START PAGE TEXT

Company details its integration plans and says job cuts are in store for Oracle, Siebel employees.

Dawn Kawamoto Former Staff writer, CNET News
Dawn Kawamoto covered enterprise security and financial news relating to technology for CNET News.
Dawn Kawamoto
2 min read
Oracle outlined its integration plans for Siebel Systems on Thursday, with 2,000 job cuts among the most notable tasks at hand.

Oracle, which closed its $5.85 billion merger with Siebel last week, plans to cut 2,000 jobs across the Siebel and Oracle work forces, Oracle Chief Financial Officer Safra Catz said during a conference call with analysts.

"We will retain...Siebel's product development and product sales and marketing teams," said Catz.

The layoffs had been expected, with many observers thinking the cuts would hit Oracle's customer relationship management employees the hardest. Oracle had previously said it would use Siebel technology as its core CRM product.

"We will retain 90 percent of Siebel's support, development engineers, sales and sales consultants," said Oracle CEO Larry Ellison. "Most of the Siebel cuts will be in the back office, and nontechnical staff. The majority of the cuts will be Oracle people, not Siebel."

END PAGE TEXT

[EXERCISES]:
a – In the Oracle–Siebel article, how many jobs does Oracle plan to cut?
b – List every group of Siebel staff that Larry Ellison says Oracle will keep 90 percent of, according to the Oracle–Siebel article.
c – Write the next few sentences of the Oracle–Siebel article, picking up after its final quote.
The rows after the article are separate material.

START DATA EXCERPTS

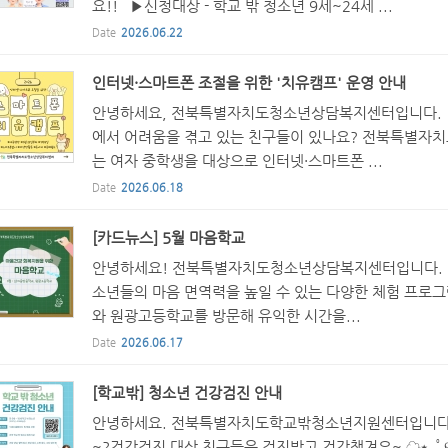
요!! ▶신청대상 - 학교 밖 청소년 9세~24세 ...
Date
2026.06.22
인터넷·스마트폰 조절을 위한 '치유캠프' 운영 안내
안녕하세요, 전북특별자치도청소년상담복지센터입니다. 
에서 어려움을 겪고 있는 친구들이 있나요? 전북특별자
는 여자 중학생을 대상으로 인터넷·스마트폰 ...
Date
2026.06.18
[카드뉴스] 5월 마음학교
안녕하세요! 전북특별자치도청소년상담복지센터입니다. 저
소년들의 마음 면역력을 높일 수 있는 다양한 체험 프로
와 원광고등학교를 방문해 유익한 시간을...
Date
2026.06.17
[학교밖] 청소년 건강검진 안내
안녕하세요. 전북특별자치도학교밖청소년지원센터입니다!여
~?건강검진 대상 친구들은 검진받고 건강챙겨요~ ☁⭑｡ﾟ୧( “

END DATA EXCERPTS

[TASK-BY-TASK OUTPUTS]:
a – 2,000 jobs across the Siebel and Oracle work forces.

b – Support, development engineers, sales, and sales consultants.

c –
Ellison added that Siebel's sales force will remain intact as a separate CRM sales team, given that Siebel had a larger CRM sales group. Some Oracle CRM sales representatives will be folded into the group.

With the job cuts, Oracle will be left with a global work force of 55,000 employees. Delivery of the layoff notices has already begun, and the bulk of the pink slips will be handed out in the next few weeks.

For Oracle, mapping out integration plans is becoming a common occurrence, as the database and applications giant continues its aggressive acquisition efforts.

The database and applications software giant is interested in snapping up middleware and business intelligence companies, Ellison said during an investment conference Wednesday.

Last September, Oracle announced plans to acquire G-Log, a maker of logistics and transportation management software. And earlier in the year, Oracle won a bidding war for retail applications software maker Retek.